All of the materials required to make ginger beer can be bought from a supermarket, market or a supplier of wine-making equipment.
Note, however, that ginger beer was traditionally made not with pure yeast, but with a mixed culture of lactobacilli and yeasts that is sometimes called a ‘Ginger beer plant’ or a ‘Beeswine’ culture. This is similar to a kefir culture and can be maintained and passed on to others who wish to make ginger beer.
The ‘ginger beer plant’ was described in:
Ward HM (1892) The ginger beer plant and the organisms composing it. Philosophical Transactions of the Royal Society of London. B 183: 125–197
According to the UK National Collection of Yeast Cultures (www.ncyc.co.uk/beeswine.php), the only safe commercial source of this culture in Europe is now the German culture collection, DSMZ. They have a special education price for this culture, DSMZ No. 2484 (www.dsmz.de/microorganisms/html/strains/strain.dsm002484.html).
For an excellent recipe book for non-alcoholic fermented drinks, see:
Cresswell SE (1998) Homemade root beer, soda, and pop. Pownal, VT, USA: Storey Books
It includes hints on bottling, cleanliness and the production of concentrates from raw ingredients.
A large, world-renowned and authoritative text on all aspects of food culture and chemistry is:
McGee H (2004) On food and cooking, 2nd ed. London, UK: Hodder and Stoughton
For Wikipedia's webpage on ginger beer, see: http://en.wikipedia.org/wiki/Ginger_beer
For the Yahoo! group webpage on ginger beer plants, see: http://health.groups.yahoo.com/group/GingerBeerPlant/
When I was at school there always seemed to be some lad with a ginger beer plant in his desk – woe betide him if it exploded! This interesting and excellent article describes how ginger beer can be made simply without a ginger beer plant, using everyday items.
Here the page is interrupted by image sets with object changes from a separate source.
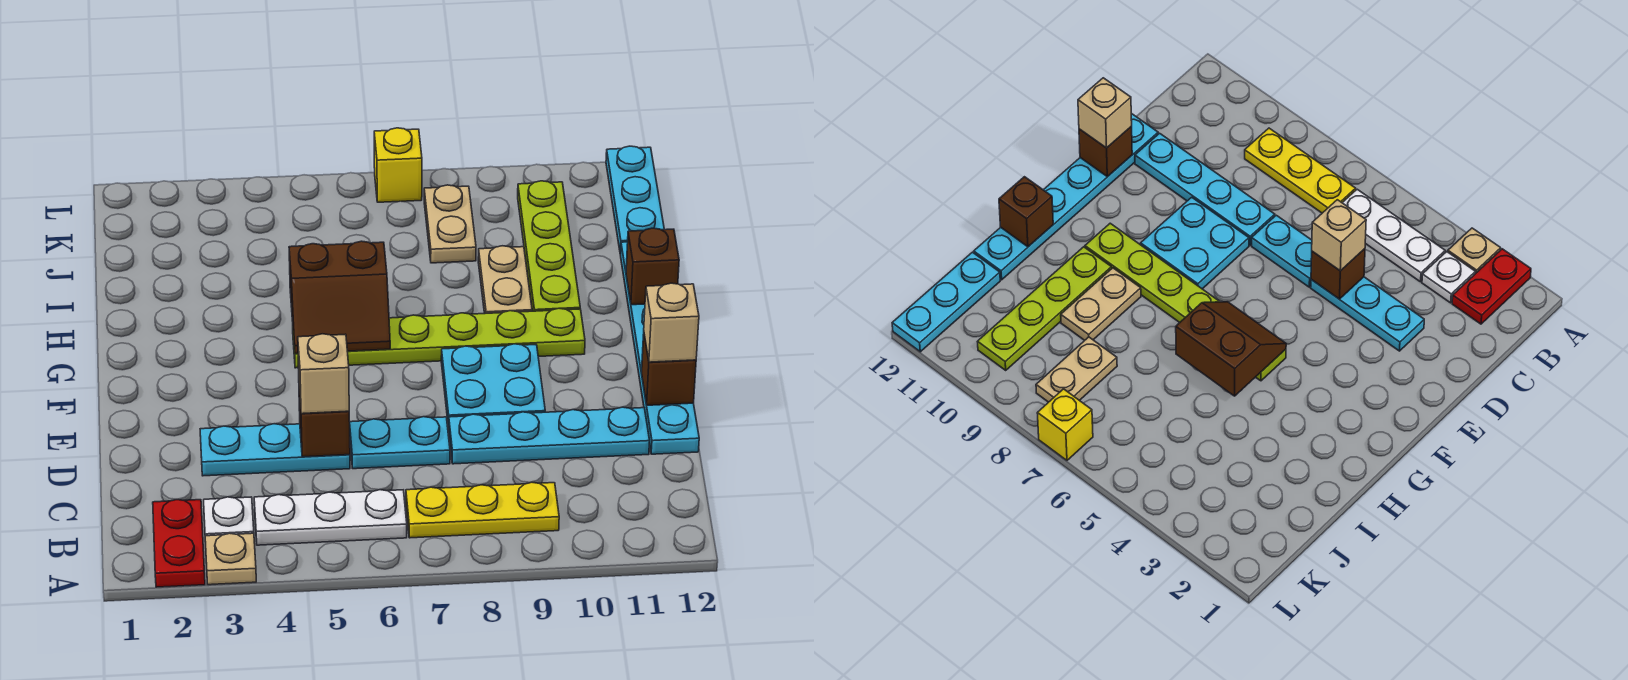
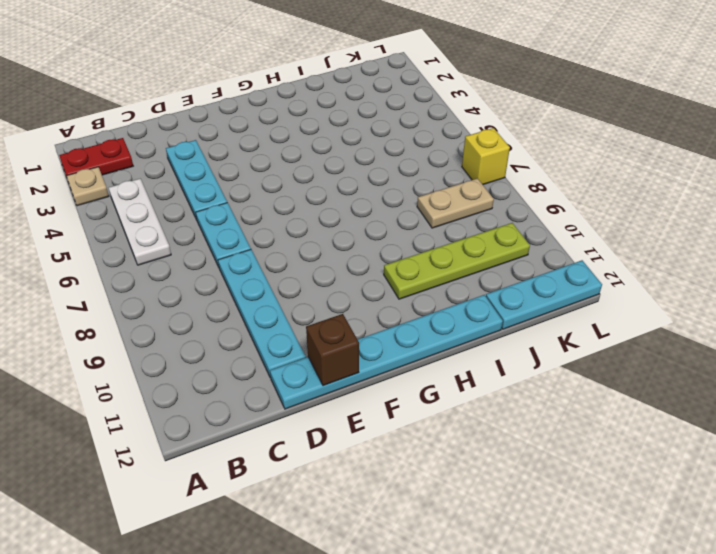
none -> white 1x1 plate [204,497,254,536]
none -> yellow 1x3 plate [406,482,559,538]
none -> cyan 2x2 plate [441,344,545,428]

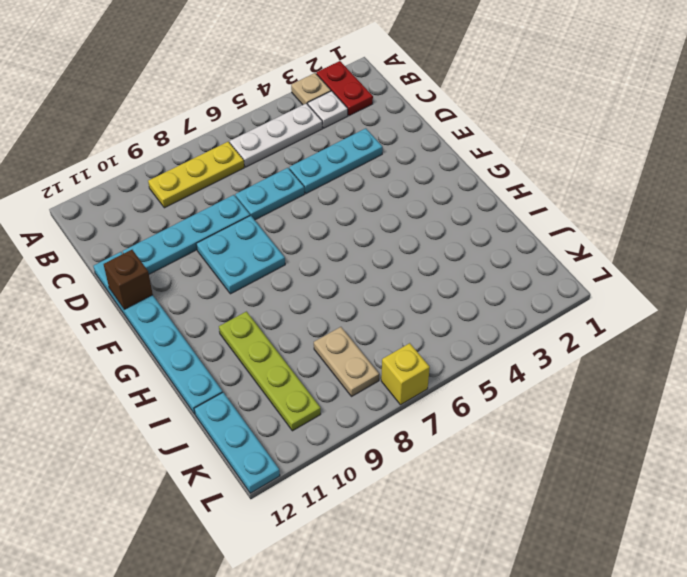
none -> lime 1x6 plate [293,308,585,368]
none -> tan 1x2 plate [478,246,532,314]
none -> brown 1x1 brick [299,391,350,457]

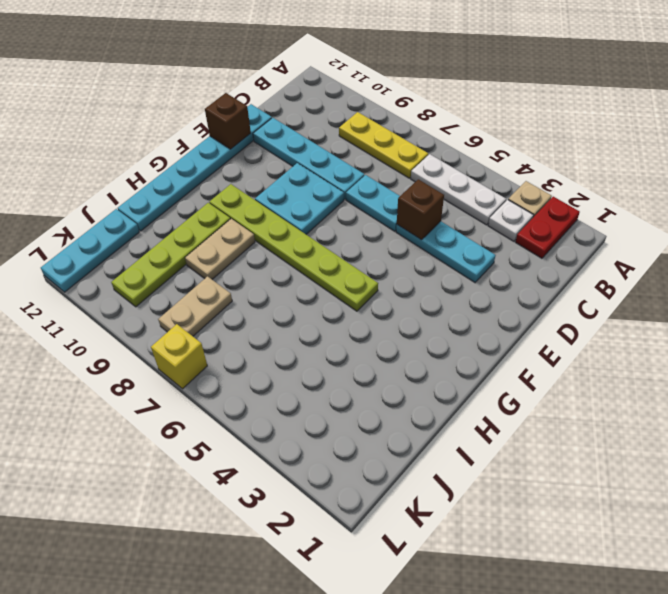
none -> brown 2x2 slope [289,241,390,354]
none -> brown 1x1 brick [626,228,679,305]
none -> tan 1x1 brick [298,334,349,414]

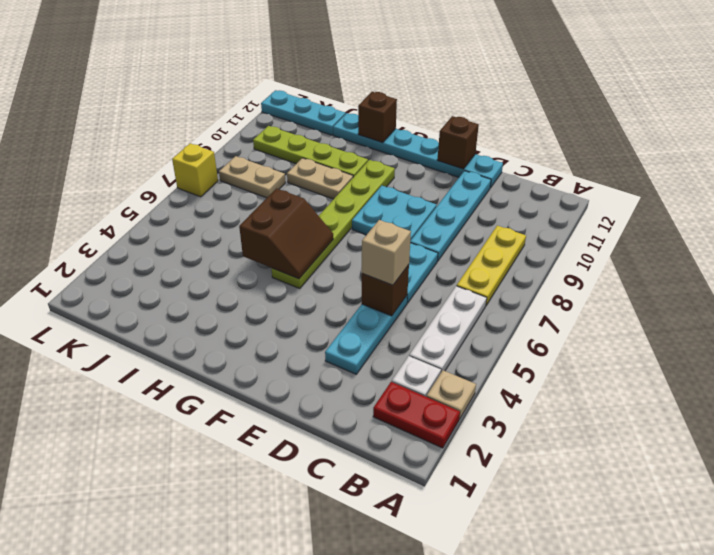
none -> tan 1x1 brick [644,283,699,362]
The practical can be used to complement different levels of scientific understanding from basic sterility to fermentation, respiration, microbial growth and the effect of pH on microbial growth. The additional investigations suggested in the article would make excellent individual projects for students aged 16-18 or group projects for younger students. Students could be encouraged to make a small poster on the antimicrobial activity of a spice as well as investigating it practically. More advanced students could investigate chilli strength and the chemical components of capsaicin. The wide range of activities this practical offers means that it could be used several times with both the same and different groups of students.